Hello all,

It's good to be posting here for the first time. To quickly set the scene for my problem:

We're building a web app which will either be a) a big flop - no scaling issue or b) a huge success with a massive scaling problem (to the extent of sites like youtube, friendster, myspace etc). There won't really be much of a middle ground.

I'm fairly good with relational database design but I've never really had to deal with scaling issues due to what I've been building (small online shops, forums etc) so generally speaking, a single database server has been more than enough.
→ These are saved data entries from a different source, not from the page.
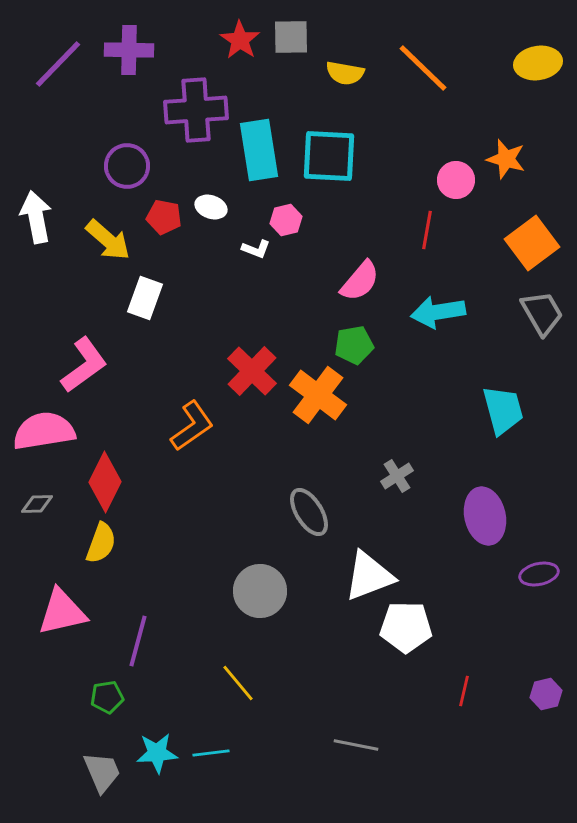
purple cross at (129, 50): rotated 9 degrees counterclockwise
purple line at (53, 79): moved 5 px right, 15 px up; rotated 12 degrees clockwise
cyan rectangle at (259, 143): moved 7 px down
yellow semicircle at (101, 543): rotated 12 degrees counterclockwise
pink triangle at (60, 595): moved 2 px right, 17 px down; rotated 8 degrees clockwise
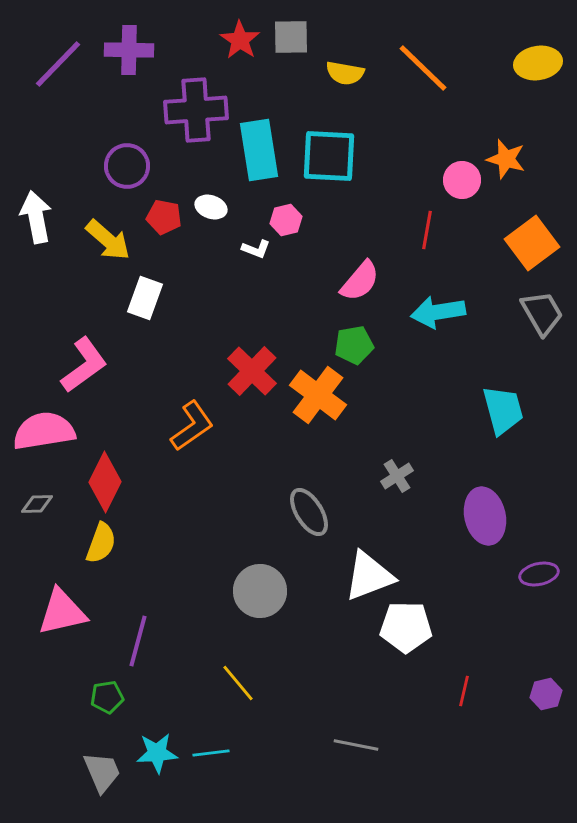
pink circle at (456, 180): moved 6 px right
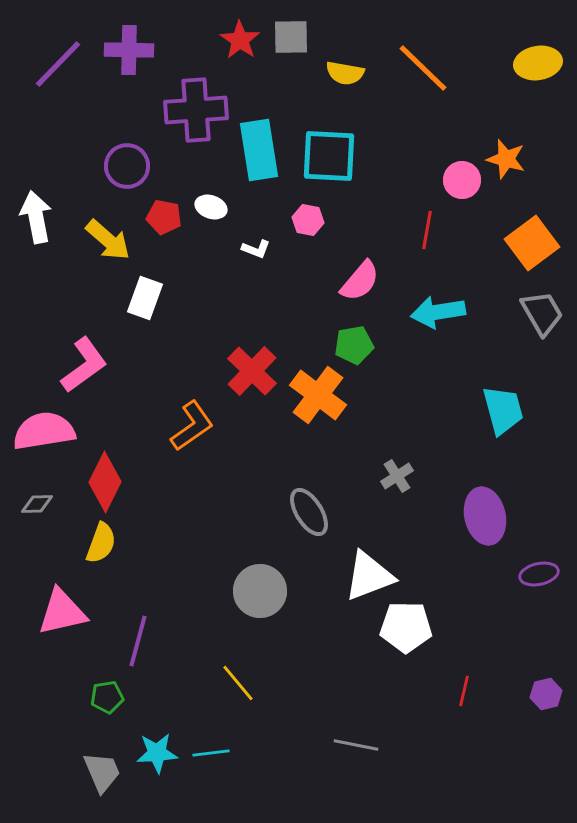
pink hexagon at (286, 220): moved 22 px right; rotated 24 degrees clockwise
I've been looking in to database partitioning to scale things out horizontally - this sounds like the best way forward for our application as we will have a massive user base and once it's up and running there will be little we can do to stop the growth of the database so I like the idea of just adding on database servers as required without any complicated db clusters.

My questions are:

1. Is MySQL a good choice? I know about the new built in disk partitioning, but I'm talking about partitioning across multiple server - e.g. server a has users 1 to 1mill, server b 1mill to 2mill etc. I would happily consider PostGreSQL or other open source dbs. To some extend I would consider SQL Server but if we're talking 20/30 db servers this could get pricey.
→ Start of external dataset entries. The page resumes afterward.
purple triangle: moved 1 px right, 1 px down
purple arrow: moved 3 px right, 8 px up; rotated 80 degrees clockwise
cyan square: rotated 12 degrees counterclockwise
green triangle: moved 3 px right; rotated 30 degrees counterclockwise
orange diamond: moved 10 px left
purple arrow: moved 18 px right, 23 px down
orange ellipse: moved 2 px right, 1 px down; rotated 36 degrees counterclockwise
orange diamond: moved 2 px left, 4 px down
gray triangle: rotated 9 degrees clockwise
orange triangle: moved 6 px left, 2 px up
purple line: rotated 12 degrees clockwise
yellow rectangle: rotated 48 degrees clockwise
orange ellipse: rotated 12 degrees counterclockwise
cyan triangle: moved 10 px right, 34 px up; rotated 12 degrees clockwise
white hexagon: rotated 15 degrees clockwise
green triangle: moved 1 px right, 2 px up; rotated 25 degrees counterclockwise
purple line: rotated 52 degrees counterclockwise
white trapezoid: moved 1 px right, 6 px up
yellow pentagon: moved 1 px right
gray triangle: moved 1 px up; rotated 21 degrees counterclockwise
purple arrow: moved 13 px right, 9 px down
2. How can I reconnect/reassemble data over partitions? Do I need to use replication or something like that?

3. What's the best way to know where my data is? The are certain parts of data that I can give a key to, to identify the server it's stored on. However, with something like users I really want to split them evenly across servers so when they login with a username/password - it could be on any of the servers. Is it best to maintain a separate lightweight db as an index, or hit each DB until I find it?

4. Has anyone got any experience partitioning a database at a later date? E.g. can I wait for it to become a problem and then migrate my nice single db to a multiple db style architecture. I'm interested to know the sort of headache this could course me when I have lots of people using the database!

Any help, pointers or links to further information would be greatly appreciated.